“Leap Year” is, like most romcoms nowadays, driven by a gimmick that has little to do with the actual plot of the film.
It’s a standard diversion, but Hitchcockian in its own little dunderheaded way in that it’s the MacGuffin that the heroine is chasing.
In this case, it’s a marriage proposal. Anna (Amy Adams) is a right big-city girl who is trying to buy an apartment with her cardiologist boyfriend (Adam Scott), dreaming of an engagment ring so big it’ll make her puke, as Steve Martin once said.
Instead, her boyfriend gives her earrings, then jets off to Ireland for several days, one of which will be Leap Day, Feb. 29, which, Irish legend has it, is the one day a woman can propose to her man.
So Anna, romance and diamonds in her eyes, throws caution to the wind and hops a flight for Dublin to surprise her man.
Of course, chance throws her curveball after curveball after slider, and much of the rest of the film is a series of misadventures, starting with Anna’s flight diverted to Wales, which leads to a harrowing boat ride to the coast, which brings her to bartender/innskeeper Declan (Matthew Goode), a handsome but rather brusque chap.
Declan is also his small town’s taxi service, and Anna, put off by Declan’s simple single-man life, reluctantly pays him to drive her to Dublin (which he is less than eager to do himself).
There’s room for a lot of marvelous scenery, but director Anand Tucker doesn’t really do enough to feature it (with the exception of a few shots here and there).

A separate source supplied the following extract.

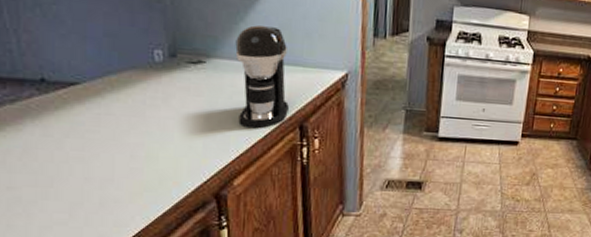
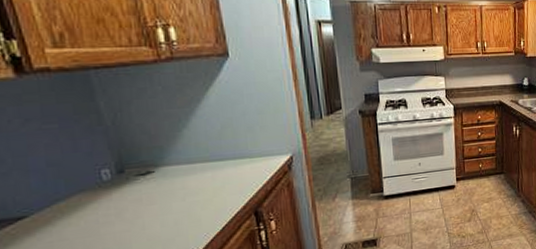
coffee maker: present [235,25,289,128] -> none [181,127,242,224]

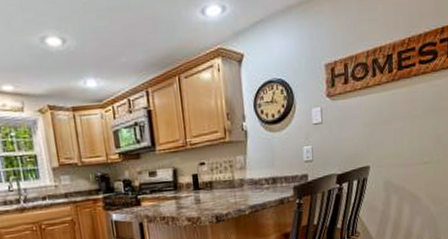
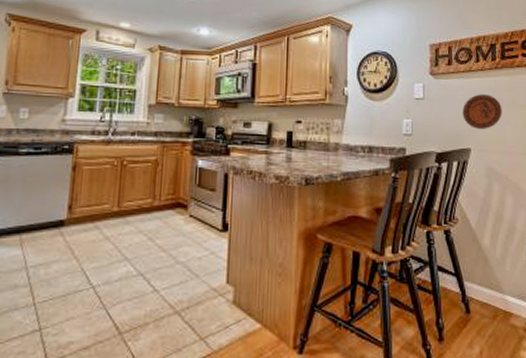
decorative plate: none [360,109,399,146] -> present [462,94,502,129]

So as Anna wanders the Irish countryside we get a lot of spectacular shots of the pavement.
Amy Adams, is, as ever, luminescent, and Goode is likably rough as a romantic foil, but the direction is sluggish, and the execution of the gags are elementary and half-hearted, with a setup that tries to be sneaky (hint: anytime an old car is left unmanned on a steep hill and someone kicks, pokes, or leans on the front bumper, you can bet the car will start rolling).
I wanted to like this film, but really there was little of interest here. Anna’s personality flaws were played down, dragging down the “lesson” part of the narrative, and most of the supporting cast is wasted (especially John Lithgow, who gets only one brief bar scene before disappearing), and Scott, who could be devilishly unlikable, is not played as much a cad as his role usually designates. There’s even a tease of him being a jerk that leads nowhere.
Don’t get me wrong: I don’t mind a bit of tinkering to genre conventions, especially the exhausted romantic comedy ones. But it’s a bit of a waste of star power to take out the more important aspects of a genre and not replace it with something that’s, you know, at least interesting.
But as some people I spoke with afterwards mentioned, at least Kate Hudson wasn’t in it.